“I love snakes,” my 7-year-old neighbor said to me. “Sometimes I catch them and kiss them and I don’t even wash my lips.”
Her name is Joy. She knocks on my door often and is usually accompanied by her friend, 10-year-old Halle. They are bug-loving, snake-catching, grasshopper-trapping girls. With their roughened fingernails lined with dirt and hair askew, they stand barefoot with me in my garden. It’s mid-June and the greenery is heavy and thickening, climbing up trellises, bristling with pollinators, and spreading over the dark crumbly compost that clings between your toes.
“Can we pick some peas?” Halle asked.
The 5-foot-tall pole peas are a knitted drapery of interwoven vines growing nonstop through wire fencing. The pods are starting to swell.
“Let’s see if we can find some ripe ones,” I said.
They excitedly help me hunt through the numberless hanging pods until we find plenty to pick. Halle and Joy fill their mouths with sweet peas and throw the hulls in a standing bucket. Next, they follow me to the raised strawberry patch where we pull a few weeds and find a few snails which they throw over the fence into the vacant lot. They look meticulously under leaves for plump red berries.
“This is the best garden I’ve ever seen,” Halle said as she pulls off a green strawberry stem and pops the berry in her mouth.
“You know,” I said, “we’ve been working pretty hard out here. I think it’s time for a popsicle break. What do you two think?”
They quickly agree and the three of us sit on the lawn under the shade of a large locust tree, eat our cold treat, and talk about how hard it is to catch a bee in a plastic sandwich bag without getting stung.
The summer brought them to my door regularly for garden expeditions and freezer sweets. The fall brought them standing on my porch holding tall, cumbersome rakes ready to sweep my lawn clean of fallen leaves. The winter brought them with cold, bare hands, wearing unzipped coats anxious to share with me their Christmas wish list.

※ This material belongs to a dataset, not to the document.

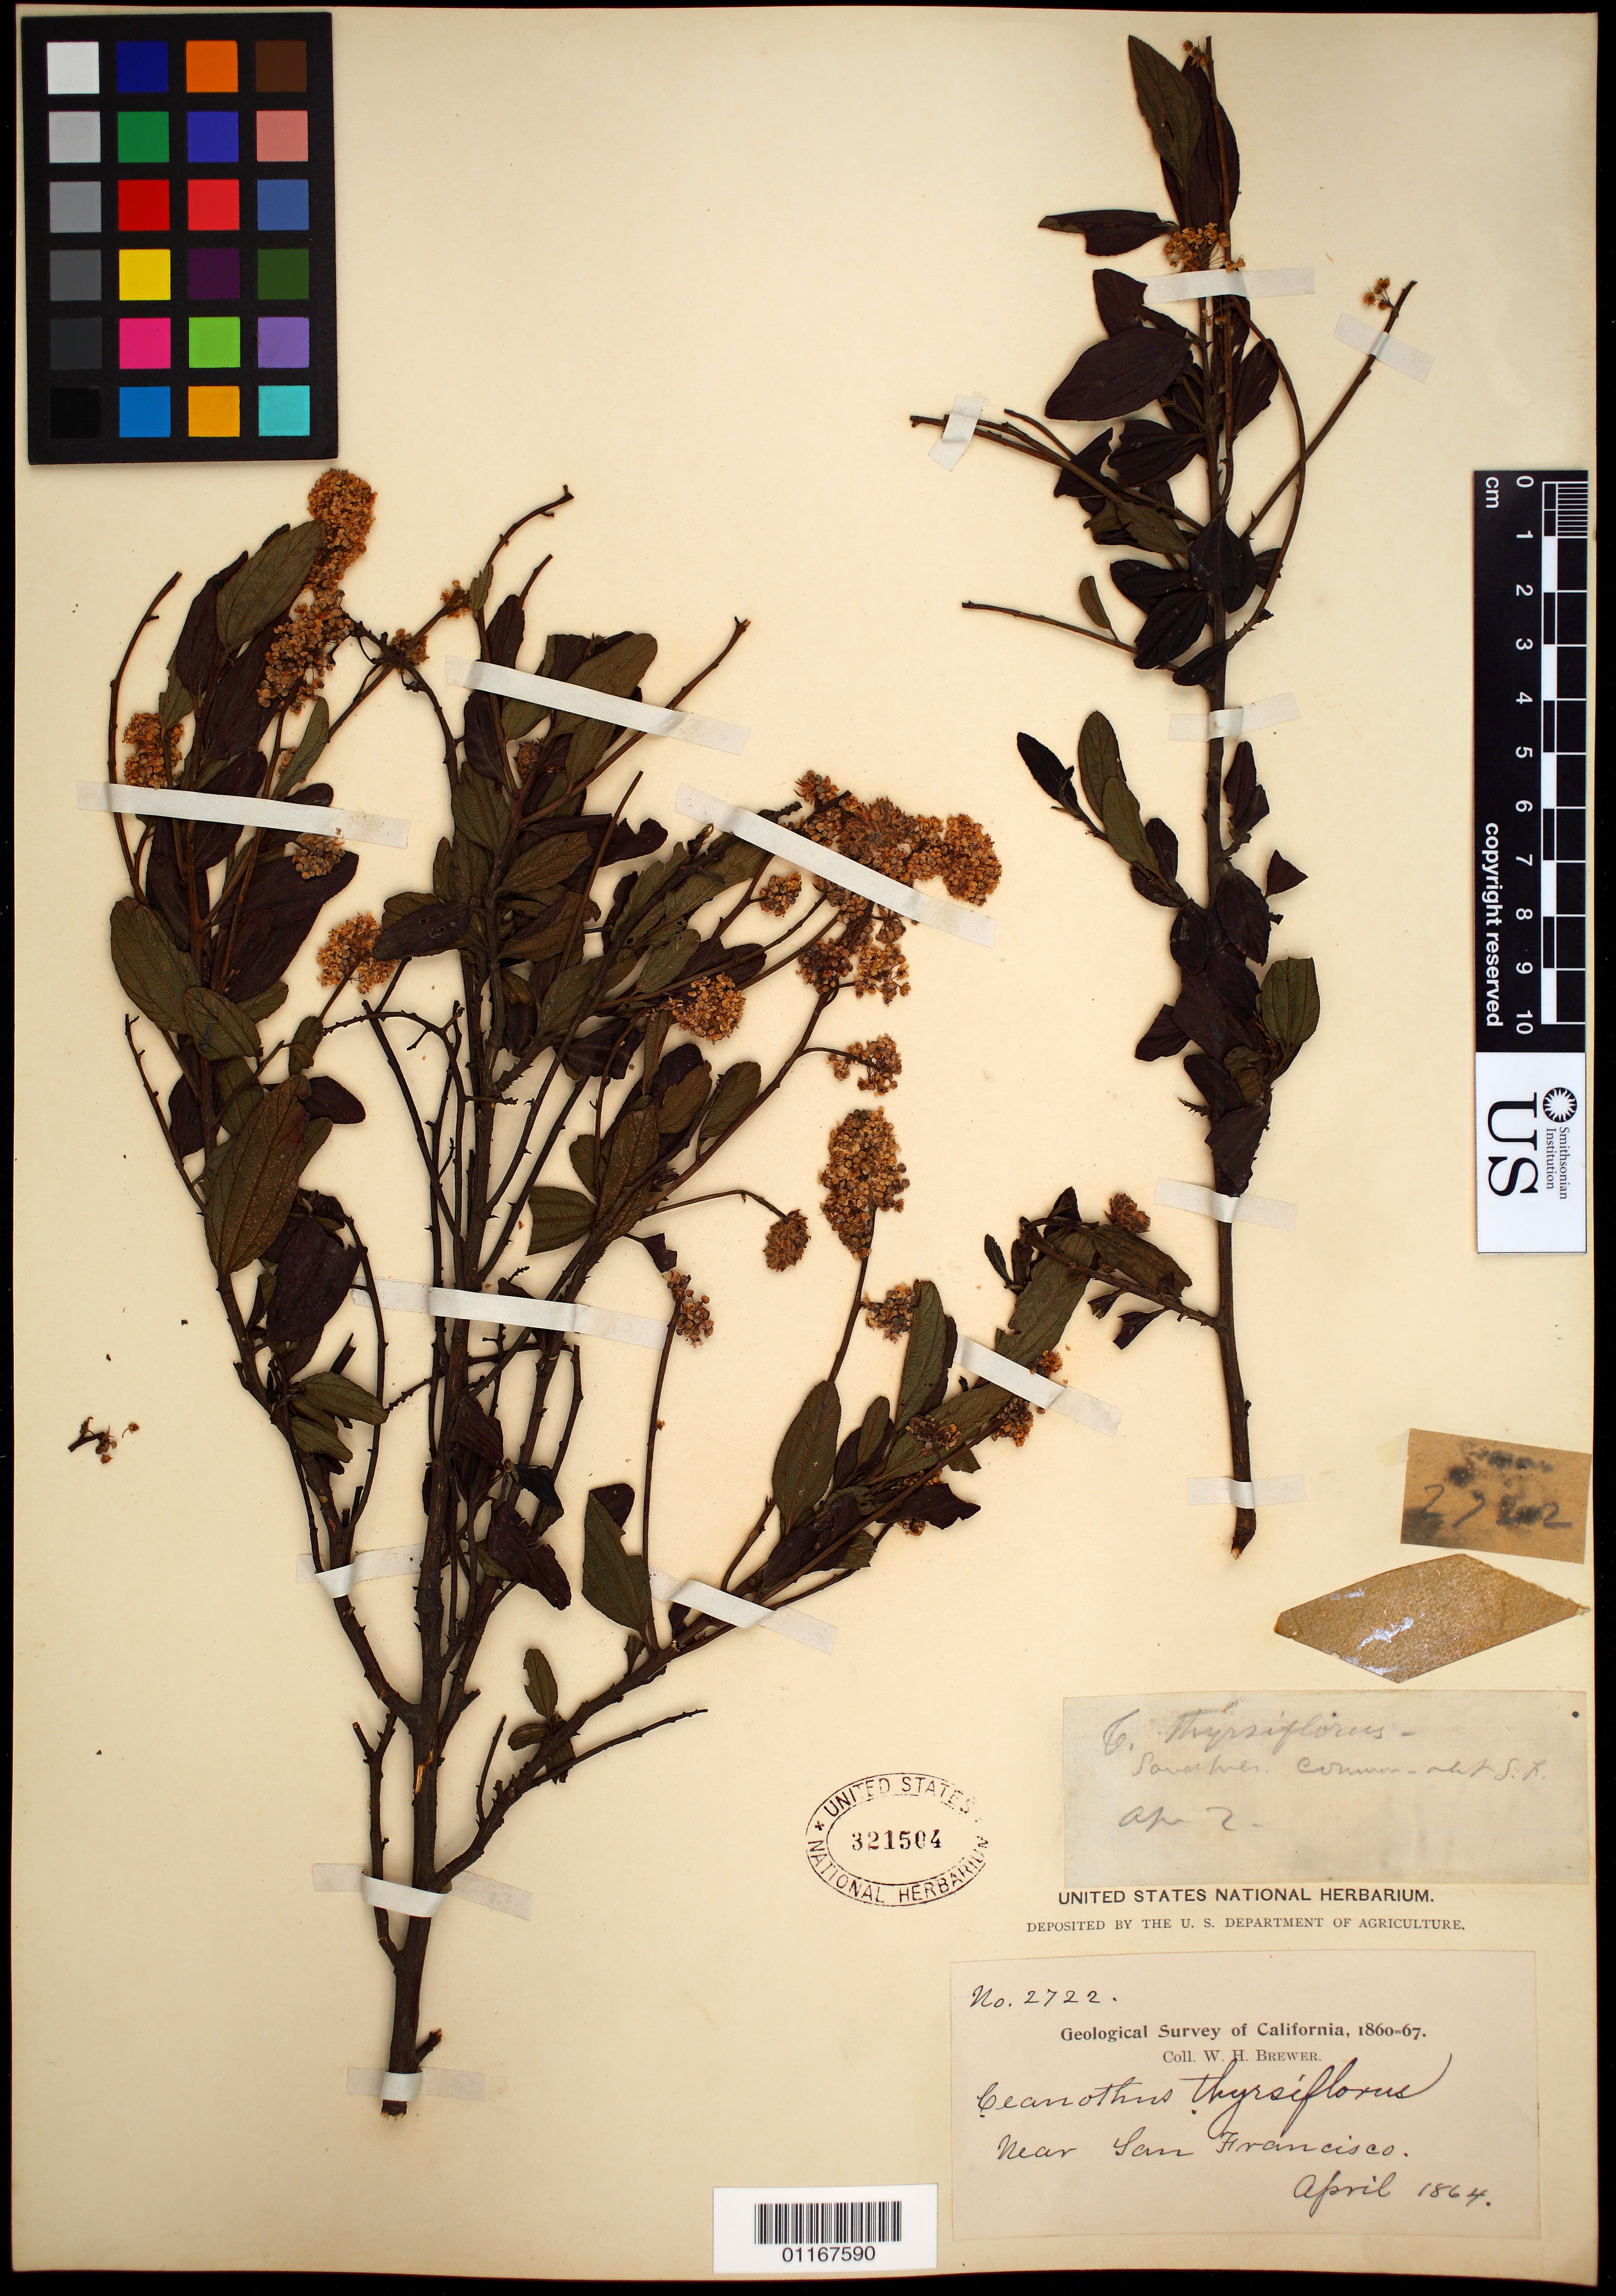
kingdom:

I loved seeing their faces when I opened the door.
The holidays passed, January 2021 arrived along with Kevin’s cancer diagnosis and untold days in the hospital. Word spread among the neighbors and soon even Halle and Joy were told.
That’s when the chalk drawings appeared.
On a day filled with somber news, I came home early from the hospital when the sun was still in the sky. The snow had melted and I noticed in its place, on my porch steps, were colorful works of art.
Illustrated on one step were two people holding hands with the following caption:

“hi. I kone your husband is in the hospitl so I dro a pikchr for you. From Joy.”
Drawn on another step was a woman standing in a flower garden with the following caption:

“You werk hard on your garden, work hard on yor husbind. I hope he gets beder. From Halle.”
The pictures didn’t come wrapped in gold paper and they would never be a conversation piece at the university art gallery; nonetheless, I hoped it would never rain.
Halle and Joy knocked on my door later that day. We stood outside, admired their artistry, and they eagerly talked about their drawings using animated gestures.
Joy explained that the two people holding hands were me and Kevin going for a walk. We didn’t have heads, she said shrugging her shoulders, because “I didn’t have room.”
Halle explained that her picture was of me working in my garden. I didn’t have feet she said, because “the step wasn’t big enough.”
The missing feet and heads were pointed out to me with no embarrassment or apologies. It was just a fact, like the sky is blue. Never did they consider erasing their work, or hiding it, or starting over because it wasn’t perfect. They were delighted to share their efforts, no matter the appearance, to cheer my dreary day.
I wish I had a little more Joy and Halle in me and a little less fear and excuse making. I regretfully recall turning away chances to share my own “chalk drawing” with bandaged, hurting friends using rationalizations like:
“I don’t know what to say.”
“I’ll be a bother.”
“They’ll think I’m dumb.”
“My idea is stupid.”
“They’re probably not home.”
“I don’t have time.”
“I’ll go tomorrow.”
Over the past year, during Kevin’s battle with cancer, I’ve been the recipient of countless kindnesses that strengthened my stride when I felt faint and lifted my spirit when I felt heavy-hearted. The charity came in a variety of forms, from a pan of homemade fudge, to a message written on a construction-paper heart, to a shoulder to cry on. I am grateful for every remembrance.
I want to do better. I want to show up, even if it’s in the form of a stumbling text, overdone cookies, or simply letting someone go in line in front of me at the store. I’ve learned my offering doesn’t have to be perfect. In fact, I’ve learned perfection often comes without heads and feet.